◆ **Given information**:

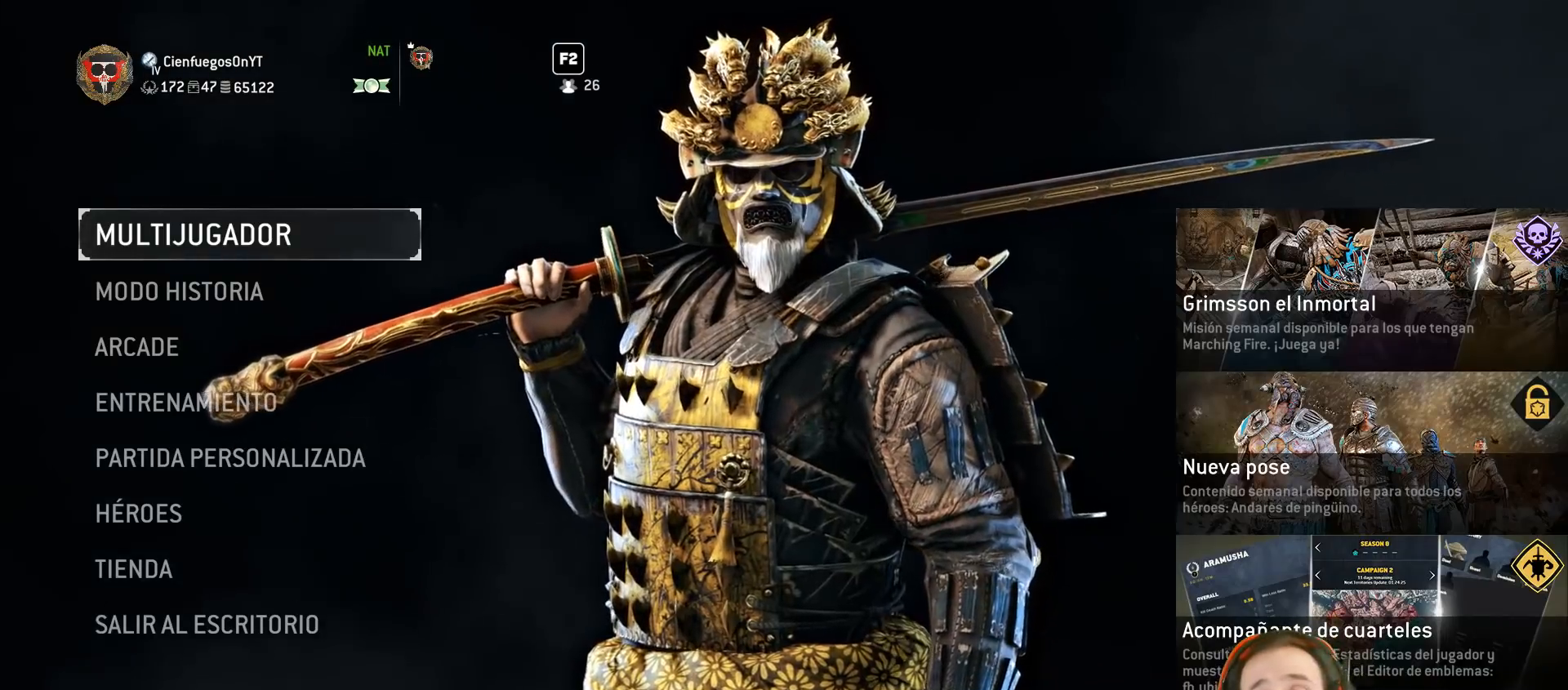
{"buttons": [], "left_stick": "center", "right_stick": "center", "events": []}
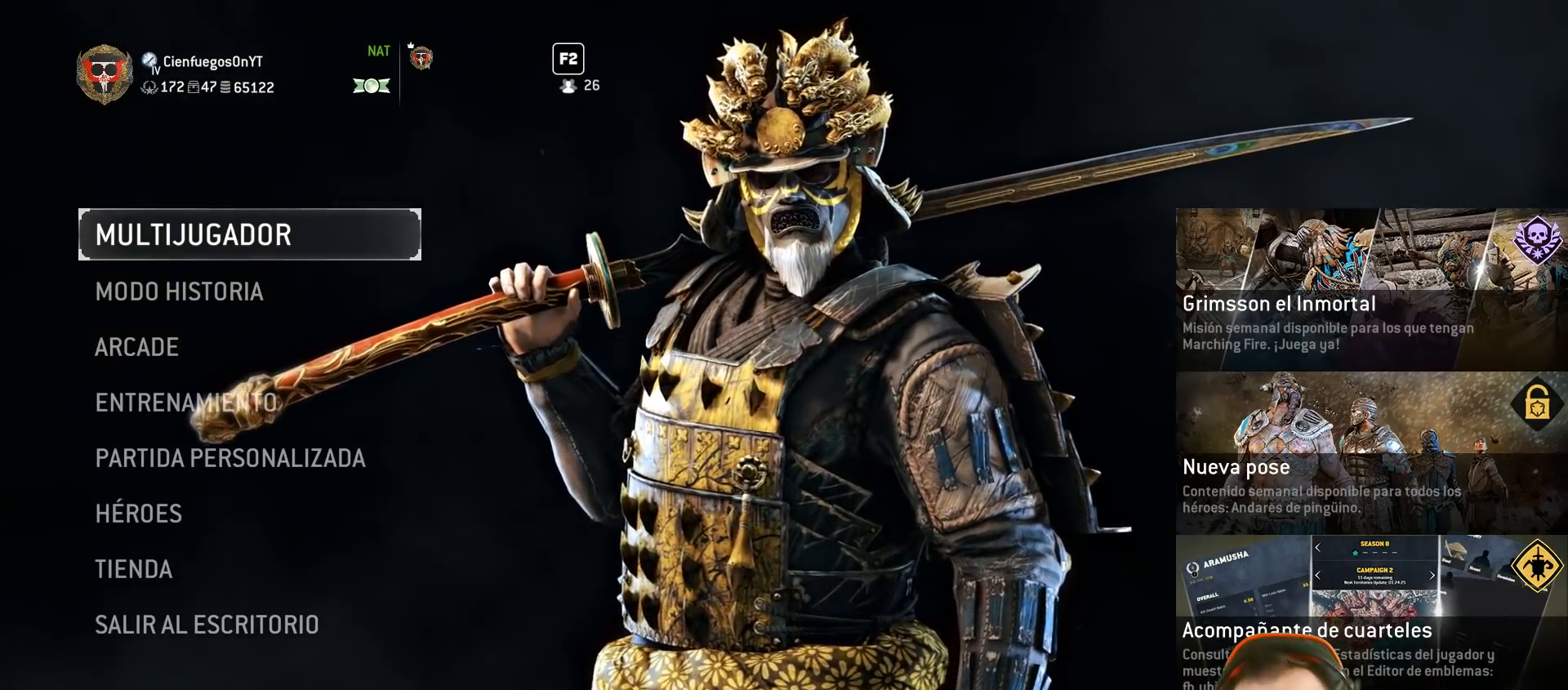
{"buttons": [], "left_stick": "center", "right_stick": "center", "events": []}
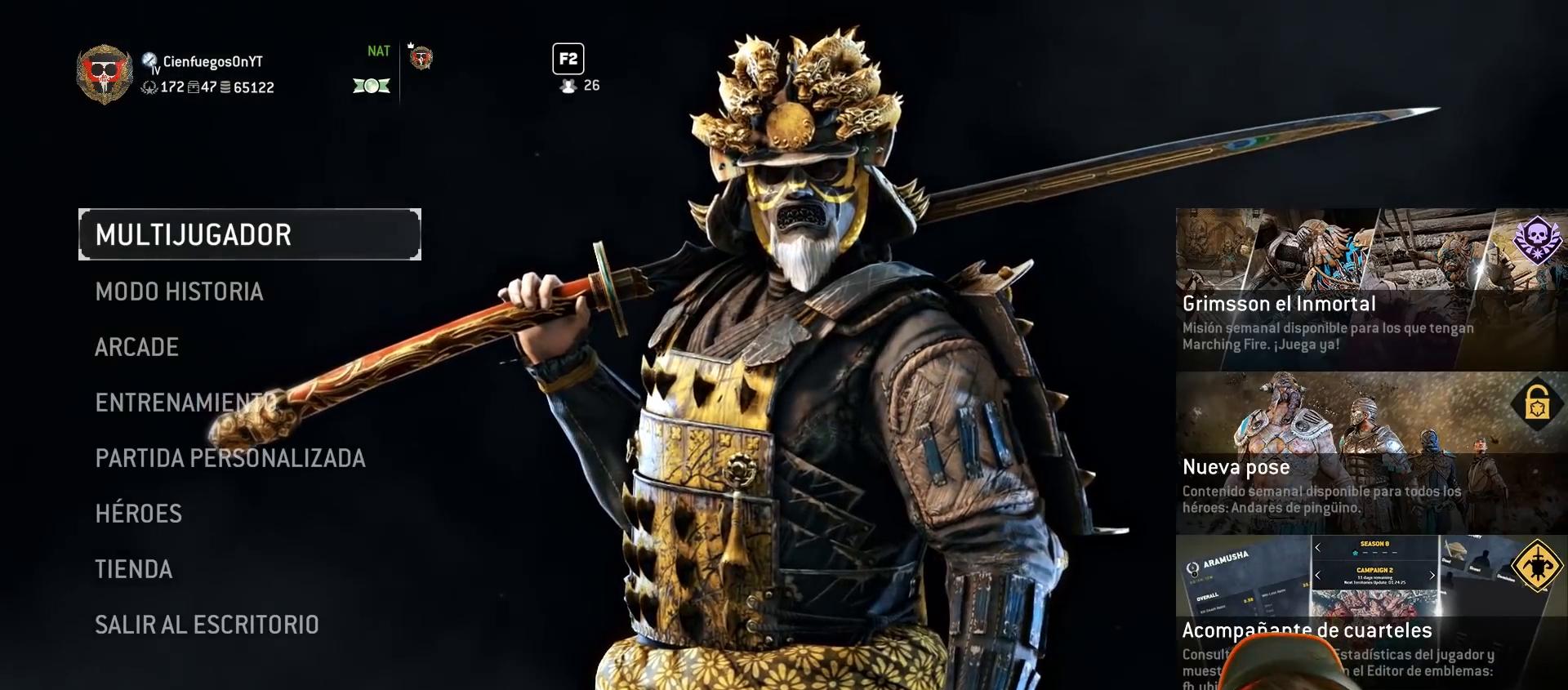
{"buttons": [], "left_stick": "center", "right_stick": "center", "events": [[33, "CROSS", "down"], [167, "CROSS", "up"]]}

◆ **What you will do**:
Exclude the images, then output the data above word for word.

◆ **Solution below**:
{"buttons": [], "left_stick": "center", "right_stick": "center", "events": []}
{"buttons": [], "left_stick": "center", "right_stick": "center", "events": []}
{"buttons": [], "left_stick": "center", "right_stick": "center", "events": [[33, "CROSS", "down"], [167, "CROSS", "up"]]}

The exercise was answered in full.